*** RECORDS TO USE ***
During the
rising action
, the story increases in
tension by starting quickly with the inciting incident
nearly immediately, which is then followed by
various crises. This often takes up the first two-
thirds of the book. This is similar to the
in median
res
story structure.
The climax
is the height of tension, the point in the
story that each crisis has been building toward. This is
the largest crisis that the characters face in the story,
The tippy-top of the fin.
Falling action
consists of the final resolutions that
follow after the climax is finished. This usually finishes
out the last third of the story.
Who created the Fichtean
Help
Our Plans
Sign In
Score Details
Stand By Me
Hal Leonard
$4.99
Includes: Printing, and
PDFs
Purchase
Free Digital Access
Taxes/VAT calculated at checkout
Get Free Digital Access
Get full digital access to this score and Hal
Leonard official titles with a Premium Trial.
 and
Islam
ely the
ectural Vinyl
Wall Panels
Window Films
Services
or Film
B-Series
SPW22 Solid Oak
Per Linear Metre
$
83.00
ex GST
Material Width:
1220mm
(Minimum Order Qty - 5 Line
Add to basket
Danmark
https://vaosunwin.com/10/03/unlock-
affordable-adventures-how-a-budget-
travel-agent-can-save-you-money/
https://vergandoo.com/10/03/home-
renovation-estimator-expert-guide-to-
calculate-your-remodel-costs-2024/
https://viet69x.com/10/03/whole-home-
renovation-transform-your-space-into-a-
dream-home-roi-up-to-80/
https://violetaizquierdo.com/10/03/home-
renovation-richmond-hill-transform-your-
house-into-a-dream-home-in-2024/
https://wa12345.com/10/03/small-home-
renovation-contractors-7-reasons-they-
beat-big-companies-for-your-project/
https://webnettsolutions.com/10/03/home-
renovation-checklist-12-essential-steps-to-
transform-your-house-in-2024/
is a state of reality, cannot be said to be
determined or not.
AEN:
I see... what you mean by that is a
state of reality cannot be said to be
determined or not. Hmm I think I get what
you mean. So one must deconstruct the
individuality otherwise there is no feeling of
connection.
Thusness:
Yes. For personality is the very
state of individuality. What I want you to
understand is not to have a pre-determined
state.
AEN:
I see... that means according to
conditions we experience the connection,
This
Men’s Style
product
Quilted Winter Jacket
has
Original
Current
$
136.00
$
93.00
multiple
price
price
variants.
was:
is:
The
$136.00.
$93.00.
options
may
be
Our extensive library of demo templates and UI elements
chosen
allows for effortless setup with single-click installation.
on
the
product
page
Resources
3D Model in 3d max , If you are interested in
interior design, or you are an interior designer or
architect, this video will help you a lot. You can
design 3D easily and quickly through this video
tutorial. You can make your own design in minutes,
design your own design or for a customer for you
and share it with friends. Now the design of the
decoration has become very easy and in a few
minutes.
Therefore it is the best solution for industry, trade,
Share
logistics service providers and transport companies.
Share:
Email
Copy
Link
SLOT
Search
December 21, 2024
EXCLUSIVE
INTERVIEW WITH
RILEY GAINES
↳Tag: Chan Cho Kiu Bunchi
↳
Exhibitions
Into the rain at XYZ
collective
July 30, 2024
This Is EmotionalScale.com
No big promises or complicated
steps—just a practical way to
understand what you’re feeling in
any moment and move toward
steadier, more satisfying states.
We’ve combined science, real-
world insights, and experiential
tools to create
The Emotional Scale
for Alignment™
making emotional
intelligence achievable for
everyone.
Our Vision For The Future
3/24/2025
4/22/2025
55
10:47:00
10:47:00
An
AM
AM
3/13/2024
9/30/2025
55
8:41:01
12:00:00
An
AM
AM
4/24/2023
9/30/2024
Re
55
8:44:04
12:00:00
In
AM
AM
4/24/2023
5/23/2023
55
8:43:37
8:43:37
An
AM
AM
***
* _WORK ITEM_: Turn the material above into a Markdown table with the columns Row and Text: number each line in Row, put the line itself in Text, and leave out blank lines.

* _ANSWER SPACE_:
| Row | Text |
|---|---|
| 1 | During the |
| 2 | rising action |
| 3 | , the story increases in |
| 4 | tension by starting quickly with the inciting incident |
| 5 | nearly immediately, which is then followed by |
| 6 | various crises. This often takes up the first two- |
| 7 | thirds of the book. This is similar to the |
| 8 | in median |
| 9 | res |
| 10 | story structure. |
| 11 | The climax |
| 12 | is the height of tension, the point in the |
| 13 | story that each crisis has been building toward. This is |
| 14 | the largest crisis that the characters face in the story, |
| 15 | The tippy-top of the fin. |
| 16 | Falling action |
| 17 | consists of the final resolutions that |
| 18 | follow after the climax is finished. This usually finishes |
| 19 | out the last third of the story. |
| 20 | Who created the Fichtean |
| 21 | Help |
| 22 | Our Plans |
| 23 | Sign In |
| 24 | Score Details |
| 25 | Stand By Me |
| 26 | Hal Leonard |
| 27 | $4.99 |
| 28 | Includes: Printing, and |
| 29 | PDFs |
| 30 | Purchase |
| 31 | Free Digital Access |
| 32 | Taxes/VAT calculated at checkout |
| 33 | Get Free Digital Access |
| 34 | Get full digital access to this score and Hal |
| 35 | Leonard official titles with a Premium Trial. |
| 36 |  and |
| 37 | Islam |
| 38 | ely the |
| 39 | ectural Vinyl |
| 40 | Wall Panels |
| 41 | Window Films |
| 42 | Services |
| 43 | or Film |
| 44 | B-Series |
| 45 | SPW22 Solid Oak |
| 46 | Per Linear Metre |
| 47 | $ |
| 48 | 83.00 |
| 49 | ex GST |
| 50 | Material Width: |
| 51 | 1220mm |
| 52 | (Minimum Order Qty - 5 Line |
| 53 | Add to basket |
| 54 | Danmark |
| 55 | https://vaosunwin.com/10/03/unlock- |
| 56 | affordable-adventures-how-a-budget- |
| 57 | travel-agent-can-save-you-money/ |
| 58 | https://vergandoo.com/10/03/home- |
| 59 | renovation-estimator-expert-guide-to- |
| 60 | calculate-your-remodel-costs-2024/ |
| 61 | https://viet69x.com/10/03/whole-home- |
| 62 | renovation-transform-your-space-into-a- |
| 63 | dream-home-roi-up-to-80/ |
| 64 | https://violetaizquierdo.com/10/03/home- |
| 65 | renovation-richmond-hill-transform-your- |
| 66 | house-into-a-dream-home-in-2024/ |
| 67 | https://wa12345.com/10/03/small-home- |
| 68 | renovation-contractors-7-reasons-they- |
| 69 | beat-big-companies-for-your-project/ |
| 70 | https://webnettsolutions.com/10/03/home- |
| 71 | renovation-checklist-12-essential-steps-to- |
| 72 | transform-your-house-in-2024/ |
| 73 | is a state of reality, cannot be said to be |
| 74 | determined or not. |
| 75 | AEN: |
| 76 | I see... what you mean by that is a |
| 77 | state of reality cannot be said to be |
| 78 | determined or not. Hmm I think I get what |
| 79 | you mean. So one must deconstruct the |
| 80 | individuality otherwise there is no feeling of |
| 81 | connection. |
| 82 | Thusness: |
| 83 | Yes. For personality is the very |
| 84 | state of individuality. What I want you to |
| 85 | understand is not to have a pre-determined |
| 86 | state. |
| 87 | AEN: |
| 88 | I see... that means according to |
| 89 | conditions we experience the connection, |
| 90 | This |
| 91 | Men’s Style |
| 92 | product |
| 93 | Quilted Winter Jacket |
| 94 | has |
| 95 | Original |
| 96 | Current |
| 97 | $ |
| 98 | 136.00 |
| 99 | $ |
| 100 | 93.00 |
| 101 | multiple |
| 102 | price |
| 103 | price |
| 104 | variants. |
| 105 | was: |
| 106 | is: |
| 107 | The |
| 108 | $136.00. |
| 109 | $93.00. |
| 110 | options |
| 111 | may |
| 112 | be |
| 113 | Our extensive library of demo templates and UI elements |
| 114 | chosen |
| 115 | allows for effortless setup with single-click installation. |
| 116 | on |
| 117 | the |
| 118 | product |
| 119 | page |
| 120 | Resources |
| 121 | 3D Model in 3d max , If you are interested in |
| 122 | interior design, or you are an interior designer or |
| 123 | architect, this video will help you a lot. You can |
| 124 | design 3D easily and quickly through this video |
| 125 | tutorial. You can make your own design in minutes, |
| 126 | design your own design or for a customer for you |
| 127 | and share it with friends. Now the design of the |
| 128 | decoration has become very easy and in a few |
| 129 | minutes. |
| 130 | Therefore it is the best solution for industry, trade, |
| 131 | Share |
| 132 | logistics service providers and transport companies. |
| 133 | Share: |
| 134 | Email |
| 135 | Copy |
| 136 | Link |
| 137 | SLOT |
| 138 | Search |
| 139 | December 21, 2024 |
| 140 | EXCLUSIVE |
| 141 | INTERVIEW WITH |
| 142 | RILEY GAINES |
| 143 | ↳Tag: Chan Cho Kiu Bunchi |
| 144 | ↳ |
| 145 | Exhibitions |
| 146 | Into the rain at XYZ |
| 147 | collective |
| 148 | July 30, 2024 |
| 149 | This Is EmotionalScale.com |
| 150 | No big promises or complicated |
| 151 | steps—just a practical way to |
| 152 | understand what you’re feeling in |
| 153 | any moment and move toward |
| 154 | steadier, more satisfying states. |
| 155 | We’ve combined science, real- |
| 156 | world insights, and experiential |
| 157 | tools to create |
| 158 | The Emotional Scale |
| 159 | for Alignment™ |
| 160 | making emotional |
| 161 | intelligence achievable for |
| 162 | everyone. |
| 163 | Our Vision For The Future |
| 164 | 3/24/2025 |
| 165 | 4/22/2025 |
| 166 | 55 |
| 167 | 10:47:00 |
| 168 | 10:47:00 |
| 169 | An |
| 170 | AM |
| 171 | AM |
| 172 | 3/13/2024 |
| 173 | 9/30/2025 |
| 174 | 55 |
| 175 | 8:41:01 |
| 176 | 12:00:00 |
| 177 | An |
| 178 | AM |
| 179 | AM |
| 180 | 4/24/2023 |
| 181 | 9/30/2024 |
| 182 | Re |
| 183 | 55 |
| 184 | 8:44:04 |
| 185 | 12:00:00 |
| 186 | In |
| 187 | AM |
| 188 | AM |
| 189 | 4/24/2023 |
| 190 | 5/23/2023 |
| 191 | 55 |
| 192 | 8:43:37 |
| 193 | 8:43:37 |
| 194 | An |
| 195 | AM |
| 196 | AM |